By taking a weighted average of the independent Q-values predicted by these three smaller models, we were able to get a win rate of 15.7% which is higher than the random bot. This is good news, because we know that we are doing in the right direction.
However, with that being said, the performance is still quite bad. We are now looking to implementing a more complex and fine-tuned reward function that could potentially help with improvement of training. If that too does not prove to be helpful, we shall look towards policy gradient algorithms to try and solve this problem with a fresh approach.
Unity Visualization
We made some progress on our quest to create a Unity visualization of the game. In the last week (Week 3) we had implemented a python version of the game ‘Slay the Spire’ which involved a single boss fight against the level 1 boss ‘The Guardian’. For starters, we worked towards implementing a UI for playing the game which looks like the below.
The following are some key features of the Unity system:
- Decoupled Front End : Front-end includes all animations, UI, and graphics, but does not have any control over the gameplay logic.
- Data Driven Rendering : Rendering of the game is based on data, just like browsers render HTML. So when we change game logic in python, the rendering part would change according to the data sent back from python. This ensures that we dont need to modify the python code too much.
- Art Resources Hot Update : Art-side resources shouldn’t be embedded in the application. All of them are configurable and can be hot updated. Art assets can also be provided as tools (for the game designer) and results can be immediately seen without restarting the application.

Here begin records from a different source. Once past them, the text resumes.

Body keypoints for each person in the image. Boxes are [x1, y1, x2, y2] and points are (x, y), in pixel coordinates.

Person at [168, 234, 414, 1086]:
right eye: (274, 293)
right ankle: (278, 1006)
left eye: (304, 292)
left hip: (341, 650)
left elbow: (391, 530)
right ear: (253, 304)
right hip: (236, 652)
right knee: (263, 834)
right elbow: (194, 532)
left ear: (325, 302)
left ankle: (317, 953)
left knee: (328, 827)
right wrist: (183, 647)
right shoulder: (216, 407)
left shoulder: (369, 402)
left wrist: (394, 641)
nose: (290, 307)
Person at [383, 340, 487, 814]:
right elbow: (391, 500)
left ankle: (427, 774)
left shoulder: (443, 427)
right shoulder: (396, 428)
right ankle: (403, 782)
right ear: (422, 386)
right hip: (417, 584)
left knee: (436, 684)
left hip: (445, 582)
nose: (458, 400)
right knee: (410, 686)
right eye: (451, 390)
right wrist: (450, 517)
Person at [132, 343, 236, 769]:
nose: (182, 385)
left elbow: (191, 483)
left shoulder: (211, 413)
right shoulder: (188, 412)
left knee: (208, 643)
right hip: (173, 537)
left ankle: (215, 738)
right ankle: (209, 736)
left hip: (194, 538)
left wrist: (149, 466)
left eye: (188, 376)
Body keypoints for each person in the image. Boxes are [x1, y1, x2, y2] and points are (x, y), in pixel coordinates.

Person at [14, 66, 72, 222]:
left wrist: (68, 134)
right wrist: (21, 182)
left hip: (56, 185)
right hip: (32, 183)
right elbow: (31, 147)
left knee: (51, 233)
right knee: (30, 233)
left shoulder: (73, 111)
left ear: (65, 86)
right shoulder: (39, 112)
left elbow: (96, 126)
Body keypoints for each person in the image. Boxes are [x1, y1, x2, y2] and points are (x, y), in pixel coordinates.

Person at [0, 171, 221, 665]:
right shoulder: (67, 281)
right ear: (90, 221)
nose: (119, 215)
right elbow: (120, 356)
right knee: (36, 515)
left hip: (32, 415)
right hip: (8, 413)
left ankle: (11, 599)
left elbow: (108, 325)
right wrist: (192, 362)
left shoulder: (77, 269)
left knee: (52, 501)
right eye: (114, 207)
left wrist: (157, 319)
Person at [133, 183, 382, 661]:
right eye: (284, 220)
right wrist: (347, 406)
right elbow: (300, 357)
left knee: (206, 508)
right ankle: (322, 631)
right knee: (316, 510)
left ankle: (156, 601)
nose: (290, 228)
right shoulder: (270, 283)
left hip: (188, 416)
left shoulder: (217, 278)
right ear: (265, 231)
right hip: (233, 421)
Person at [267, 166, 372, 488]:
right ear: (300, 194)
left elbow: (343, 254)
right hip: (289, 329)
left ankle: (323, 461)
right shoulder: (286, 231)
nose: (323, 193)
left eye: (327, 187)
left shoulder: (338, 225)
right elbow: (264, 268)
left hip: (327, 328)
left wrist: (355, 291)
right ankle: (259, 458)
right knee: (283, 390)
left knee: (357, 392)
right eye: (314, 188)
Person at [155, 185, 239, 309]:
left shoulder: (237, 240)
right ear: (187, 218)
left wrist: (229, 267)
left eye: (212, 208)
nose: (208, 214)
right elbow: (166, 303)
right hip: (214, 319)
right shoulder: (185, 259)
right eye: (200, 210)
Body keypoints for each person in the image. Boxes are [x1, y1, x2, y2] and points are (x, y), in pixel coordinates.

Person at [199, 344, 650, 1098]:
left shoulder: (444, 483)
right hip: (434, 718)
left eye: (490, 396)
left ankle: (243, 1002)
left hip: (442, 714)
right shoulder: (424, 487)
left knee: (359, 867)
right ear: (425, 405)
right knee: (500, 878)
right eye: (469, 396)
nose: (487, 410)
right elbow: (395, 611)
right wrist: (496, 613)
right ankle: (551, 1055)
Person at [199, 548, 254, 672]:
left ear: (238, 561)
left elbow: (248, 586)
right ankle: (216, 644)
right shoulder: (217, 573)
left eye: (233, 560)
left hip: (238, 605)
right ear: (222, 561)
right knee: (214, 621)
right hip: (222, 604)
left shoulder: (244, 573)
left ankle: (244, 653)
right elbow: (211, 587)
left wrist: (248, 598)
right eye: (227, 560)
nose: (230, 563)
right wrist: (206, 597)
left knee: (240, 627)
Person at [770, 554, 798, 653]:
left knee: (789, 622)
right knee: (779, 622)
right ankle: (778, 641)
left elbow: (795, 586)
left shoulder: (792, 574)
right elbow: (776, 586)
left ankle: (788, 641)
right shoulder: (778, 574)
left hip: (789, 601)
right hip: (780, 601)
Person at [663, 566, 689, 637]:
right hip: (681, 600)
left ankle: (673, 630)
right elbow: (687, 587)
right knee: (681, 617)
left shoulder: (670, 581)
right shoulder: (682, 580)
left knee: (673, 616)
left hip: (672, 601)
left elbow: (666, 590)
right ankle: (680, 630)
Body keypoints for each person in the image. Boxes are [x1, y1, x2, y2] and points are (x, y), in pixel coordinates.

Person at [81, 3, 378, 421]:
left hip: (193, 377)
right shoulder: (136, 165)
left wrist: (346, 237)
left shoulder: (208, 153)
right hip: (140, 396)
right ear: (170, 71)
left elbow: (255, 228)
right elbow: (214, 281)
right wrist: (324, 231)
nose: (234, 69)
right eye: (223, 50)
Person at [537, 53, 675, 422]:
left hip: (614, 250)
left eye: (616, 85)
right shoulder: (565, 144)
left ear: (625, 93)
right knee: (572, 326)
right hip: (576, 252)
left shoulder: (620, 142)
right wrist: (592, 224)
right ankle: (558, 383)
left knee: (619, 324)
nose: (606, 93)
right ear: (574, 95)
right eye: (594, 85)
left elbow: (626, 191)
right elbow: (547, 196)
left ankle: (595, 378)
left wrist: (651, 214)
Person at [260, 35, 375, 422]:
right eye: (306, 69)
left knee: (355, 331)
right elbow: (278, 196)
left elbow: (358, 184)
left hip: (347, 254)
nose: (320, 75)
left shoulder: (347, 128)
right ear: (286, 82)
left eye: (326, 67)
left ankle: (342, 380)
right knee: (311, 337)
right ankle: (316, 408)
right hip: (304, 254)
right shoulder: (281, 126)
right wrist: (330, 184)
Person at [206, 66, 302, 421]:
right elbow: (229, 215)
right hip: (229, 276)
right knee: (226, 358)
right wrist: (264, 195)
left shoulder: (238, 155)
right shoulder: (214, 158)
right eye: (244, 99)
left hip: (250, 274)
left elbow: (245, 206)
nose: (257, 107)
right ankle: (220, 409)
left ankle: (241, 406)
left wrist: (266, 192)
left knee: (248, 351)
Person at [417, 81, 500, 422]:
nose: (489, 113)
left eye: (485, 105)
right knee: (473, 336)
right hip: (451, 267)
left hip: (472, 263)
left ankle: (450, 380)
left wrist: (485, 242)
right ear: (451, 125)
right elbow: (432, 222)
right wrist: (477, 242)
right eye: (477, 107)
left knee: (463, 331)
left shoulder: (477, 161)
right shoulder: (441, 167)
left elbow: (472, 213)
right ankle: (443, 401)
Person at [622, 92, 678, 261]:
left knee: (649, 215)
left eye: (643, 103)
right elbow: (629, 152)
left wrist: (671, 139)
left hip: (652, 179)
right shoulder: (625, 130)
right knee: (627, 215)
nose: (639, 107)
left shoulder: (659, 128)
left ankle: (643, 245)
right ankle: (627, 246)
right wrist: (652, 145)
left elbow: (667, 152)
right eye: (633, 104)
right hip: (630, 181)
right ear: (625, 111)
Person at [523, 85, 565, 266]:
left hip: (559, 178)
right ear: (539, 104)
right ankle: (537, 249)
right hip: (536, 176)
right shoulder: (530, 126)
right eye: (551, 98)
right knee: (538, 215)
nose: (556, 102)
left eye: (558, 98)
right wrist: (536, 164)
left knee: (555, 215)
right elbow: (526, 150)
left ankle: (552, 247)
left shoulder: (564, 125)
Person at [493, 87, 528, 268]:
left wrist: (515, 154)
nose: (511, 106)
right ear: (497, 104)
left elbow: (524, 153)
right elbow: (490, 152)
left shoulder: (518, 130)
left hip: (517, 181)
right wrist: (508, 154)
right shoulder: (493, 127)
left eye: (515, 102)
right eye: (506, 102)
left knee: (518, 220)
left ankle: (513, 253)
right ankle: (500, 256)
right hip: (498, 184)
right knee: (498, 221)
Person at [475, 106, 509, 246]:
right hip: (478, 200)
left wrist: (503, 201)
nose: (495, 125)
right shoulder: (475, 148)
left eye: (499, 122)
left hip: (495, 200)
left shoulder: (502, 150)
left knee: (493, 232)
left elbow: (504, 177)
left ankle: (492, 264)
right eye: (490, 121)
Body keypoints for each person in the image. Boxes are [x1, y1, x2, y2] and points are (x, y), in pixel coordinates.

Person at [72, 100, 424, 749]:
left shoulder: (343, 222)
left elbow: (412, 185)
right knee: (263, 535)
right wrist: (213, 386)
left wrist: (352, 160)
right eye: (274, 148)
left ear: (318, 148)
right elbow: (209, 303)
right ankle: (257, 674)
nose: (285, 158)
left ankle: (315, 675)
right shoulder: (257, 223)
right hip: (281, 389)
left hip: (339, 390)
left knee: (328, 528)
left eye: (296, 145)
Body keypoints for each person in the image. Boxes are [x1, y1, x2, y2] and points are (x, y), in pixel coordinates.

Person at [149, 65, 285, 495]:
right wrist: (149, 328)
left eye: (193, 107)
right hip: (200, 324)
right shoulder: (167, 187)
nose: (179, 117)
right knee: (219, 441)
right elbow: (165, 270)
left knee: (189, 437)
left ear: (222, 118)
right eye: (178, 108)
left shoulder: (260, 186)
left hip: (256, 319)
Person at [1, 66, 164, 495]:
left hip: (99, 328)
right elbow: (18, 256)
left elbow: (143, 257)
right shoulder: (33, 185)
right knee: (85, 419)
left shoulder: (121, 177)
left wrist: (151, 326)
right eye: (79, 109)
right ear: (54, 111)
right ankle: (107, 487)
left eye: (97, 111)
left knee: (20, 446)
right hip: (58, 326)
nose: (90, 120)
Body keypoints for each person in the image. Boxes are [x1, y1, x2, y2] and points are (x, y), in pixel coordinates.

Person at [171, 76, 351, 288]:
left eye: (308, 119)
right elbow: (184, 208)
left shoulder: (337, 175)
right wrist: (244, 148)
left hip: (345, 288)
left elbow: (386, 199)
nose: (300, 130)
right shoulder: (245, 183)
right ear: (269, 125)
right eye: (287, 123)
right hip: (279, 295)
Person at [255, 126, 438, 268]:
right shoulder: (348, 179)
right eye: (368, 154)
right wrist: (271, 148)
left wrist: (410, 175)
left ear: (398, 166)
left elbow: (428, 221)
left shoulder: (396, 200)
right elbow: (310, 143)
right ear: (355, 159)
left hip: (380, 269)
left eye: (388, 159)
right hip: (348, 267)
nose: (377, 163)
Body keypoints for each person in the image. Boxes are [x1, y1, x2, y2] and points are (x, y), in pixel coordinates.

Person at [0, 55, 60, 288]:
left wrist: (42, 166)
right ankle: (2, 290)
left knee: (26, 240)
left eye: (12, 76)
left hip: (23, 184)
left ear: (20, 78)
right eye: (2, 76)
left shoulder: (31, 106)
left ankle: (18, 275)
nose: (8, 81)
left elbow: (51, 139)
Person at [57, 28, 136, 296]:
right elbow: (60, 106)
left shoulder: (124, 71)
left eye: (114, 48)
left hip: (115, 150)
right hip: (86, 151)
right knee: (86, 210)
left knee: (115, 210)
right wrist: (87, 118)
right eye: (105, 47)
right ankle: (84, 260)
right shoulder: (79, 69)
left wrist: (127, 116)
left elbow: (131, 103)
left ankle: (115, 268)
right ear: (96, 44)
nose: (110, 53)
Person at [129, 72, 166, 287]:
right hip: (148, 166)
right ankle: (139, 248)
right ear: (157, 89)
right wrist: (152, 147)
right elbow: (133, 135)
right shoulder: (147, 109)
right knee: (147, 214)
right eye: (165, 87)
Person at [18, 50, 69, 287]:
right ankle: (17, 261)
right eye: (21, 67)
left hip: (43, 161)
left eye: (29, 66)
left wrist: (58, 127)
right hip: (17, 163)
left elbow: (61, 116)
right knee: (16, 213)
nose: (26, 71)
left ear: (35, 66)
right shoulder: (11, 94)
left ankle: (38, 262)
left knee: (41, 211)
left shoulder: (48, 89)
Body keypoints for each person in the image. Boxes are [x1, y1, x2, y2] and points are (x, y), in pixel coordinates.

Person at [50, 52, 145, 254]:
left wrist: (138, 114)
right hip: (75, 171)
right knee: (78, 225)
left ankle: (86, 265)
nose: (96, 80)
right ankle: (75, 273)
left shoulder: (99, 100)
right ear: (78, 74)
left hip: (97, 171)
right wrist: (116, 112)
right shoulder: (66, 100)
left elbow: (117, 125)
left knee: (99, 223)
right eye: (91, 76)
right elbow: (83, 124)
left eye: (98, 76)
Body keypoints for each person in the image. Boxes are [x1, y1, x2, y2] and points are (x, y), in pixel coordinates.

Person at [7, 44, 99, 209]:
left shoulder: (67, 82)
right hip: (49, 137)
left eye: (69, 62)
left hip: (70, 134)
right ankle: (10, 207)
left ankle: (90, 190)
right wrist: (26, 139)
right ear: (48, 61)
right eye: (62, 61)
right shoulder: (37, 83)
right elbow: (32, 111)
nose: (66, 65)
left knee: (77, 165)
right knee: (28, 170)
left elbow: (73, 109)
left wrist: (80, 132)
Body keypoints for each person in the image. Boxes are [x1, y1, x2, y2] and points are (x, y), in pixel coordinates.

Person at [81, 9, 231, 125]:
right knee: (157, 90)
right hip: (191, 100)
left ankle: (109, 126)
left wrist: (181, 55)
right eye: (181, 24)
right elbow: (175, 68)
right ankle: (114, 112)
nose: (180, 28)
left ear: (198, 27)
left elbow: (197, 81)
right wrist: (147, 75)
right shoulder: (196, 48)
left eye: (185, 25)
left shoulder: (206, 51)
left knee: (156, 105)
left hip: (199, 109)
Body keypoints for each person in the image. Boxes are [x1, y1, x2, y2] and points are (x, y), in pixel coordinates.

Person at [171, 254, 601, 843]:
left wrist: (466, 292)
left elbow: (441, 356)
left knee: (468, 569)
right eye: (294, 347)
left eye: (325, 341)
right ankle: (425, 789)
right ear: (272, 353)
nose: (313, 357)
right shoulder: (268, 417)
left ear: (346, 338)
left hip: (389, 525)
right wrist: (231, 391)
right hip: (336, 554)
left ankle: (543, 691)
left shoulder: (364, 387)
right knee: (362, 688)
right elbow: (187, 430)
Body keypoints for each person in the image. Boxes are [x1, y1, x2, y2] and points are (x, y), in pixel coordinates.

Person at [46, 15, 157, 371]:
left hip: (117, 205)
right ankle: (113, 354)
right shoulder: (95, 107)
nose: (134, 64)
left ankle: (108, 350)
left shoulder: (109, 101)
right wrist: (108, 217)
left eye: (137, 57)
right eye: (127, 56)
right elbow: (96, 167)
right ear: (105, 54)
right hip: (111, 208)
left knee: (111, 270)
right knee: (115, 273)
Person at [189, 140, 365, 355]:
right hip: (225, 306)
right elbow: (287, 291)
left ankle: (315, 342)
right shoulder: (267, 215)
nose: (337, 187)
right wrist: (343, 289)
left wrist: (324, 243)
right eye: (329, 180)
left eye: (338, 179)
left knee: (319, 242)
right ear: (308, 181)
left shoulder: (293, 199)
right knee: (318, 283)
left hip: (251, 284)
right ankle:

- Playback System and Debugger : Support for a playback system based on log data. This is to see how AI plays the game by visualizing its moves.
The implementation of the Unity Visualization system follows a front-end/back-end architecture. This is largely inspired from the modern web stack: HTML/Browser/CSS/JS because we have a similar situation. Instead of a game application, Unity is simply a renderer along with some input management. It renders the information from the python module, and gathers user input to send back to python. It is very similar to the relationship between browser and server. The following is a diagram of how this architecture looks:
Web GUI for Card Modifications
An important piece of our project is to make our system more friendly for game designers. To that end, we began work towards a web GUI for editing the json card files. The idea behind this system is to let the users modify existing cards or create new cards. This system uses a Django backend that is hosted on localserver for editing the card files locally. The following is a screenshot of how this looks right now:
The fields in the image are from the card json files. These are all values that would need to be edited by opening up the json file. Instead, this system can also be used to make similar changes.
In conclusion, this week involved progress on multiple fronts. However, the biggest concern right now is that the AI is not performing well. In the coming week, more of our efforts will likely be to push towards success in this area.